• _DATA EXCERPTS_
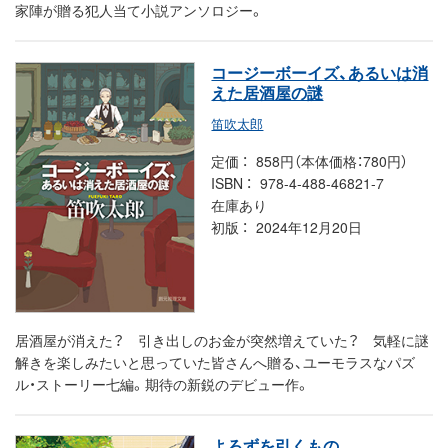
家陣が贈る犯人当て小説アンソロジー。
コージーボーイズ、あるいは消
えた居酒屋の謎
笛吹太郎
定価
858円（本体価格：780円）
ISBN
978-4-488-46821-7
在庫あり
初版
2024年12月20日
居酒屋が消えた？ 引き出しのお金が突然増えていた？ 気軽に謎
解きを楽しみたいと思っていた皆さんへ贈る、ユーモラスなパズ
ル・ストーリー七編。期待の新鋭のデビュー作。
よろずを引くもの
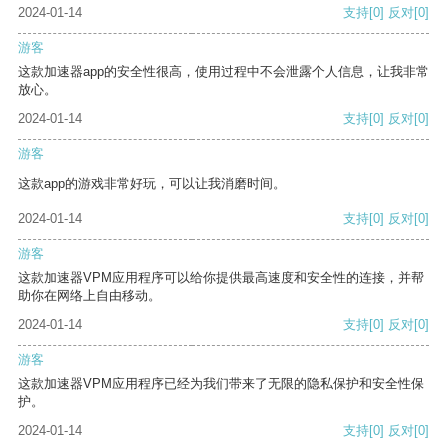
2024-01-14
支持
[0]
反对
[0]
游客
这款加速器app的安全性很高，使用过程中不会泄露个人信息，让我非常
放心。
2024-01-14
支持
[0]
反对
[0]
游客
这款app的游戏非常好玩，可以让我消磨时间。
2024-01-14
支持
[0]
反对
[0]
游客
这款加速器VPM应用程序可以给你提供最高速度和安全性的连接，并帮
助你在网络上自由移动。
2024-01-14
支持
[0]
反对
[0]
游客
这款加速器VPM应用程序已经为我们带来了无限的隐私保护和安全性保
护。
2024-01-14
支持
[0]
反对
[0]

• _ASSIGNMENT_
Print every entry verbatim and leave all pictures out.

• _ANSWER BOX_
家陣が贈る犯人当て小説アンソロジー。
コージーボーイズ、あるいは消
えた居酒屋の謎
笛吹太郎
定価
858円（本体価格：780円）
ISBN
978-4-488-46821-7
在庫あり
初版
2024年12月20日
居酒屋が消えた？ 引き出しのお金が突然増えていた？ 気軽に謎
解きを楽しみたいと思っていた皆さんへ贈る、ユーモラスなパズ
ル・ストーリー七編。期待の新鋭のデビュー作。
よろずを引くもの
2024-01-14
支持
[0]
反对
[0]
游客
这款加速器app的安全性很高，使用过程中不会泄露个人信息，让我非常
放心。
2024-01-14
支持
[0]
反对
[0]
游客
这款app的游戏非常好玩，可以让我消磨时间。
2024-01-14
支持
[0]
反对
[0]
游客
这款加速器VPM应用程序可以给你提供最高速度和安全性的连接，并帮
助你在网络上自由移动。
2024-01-14
支持
[0]
反对
[0]
游客
这款加速器VPM应用程序已经为我们带来了无限的隐私保护和安全性保
护。
2024-01-14
支持
[0]
反对
[0]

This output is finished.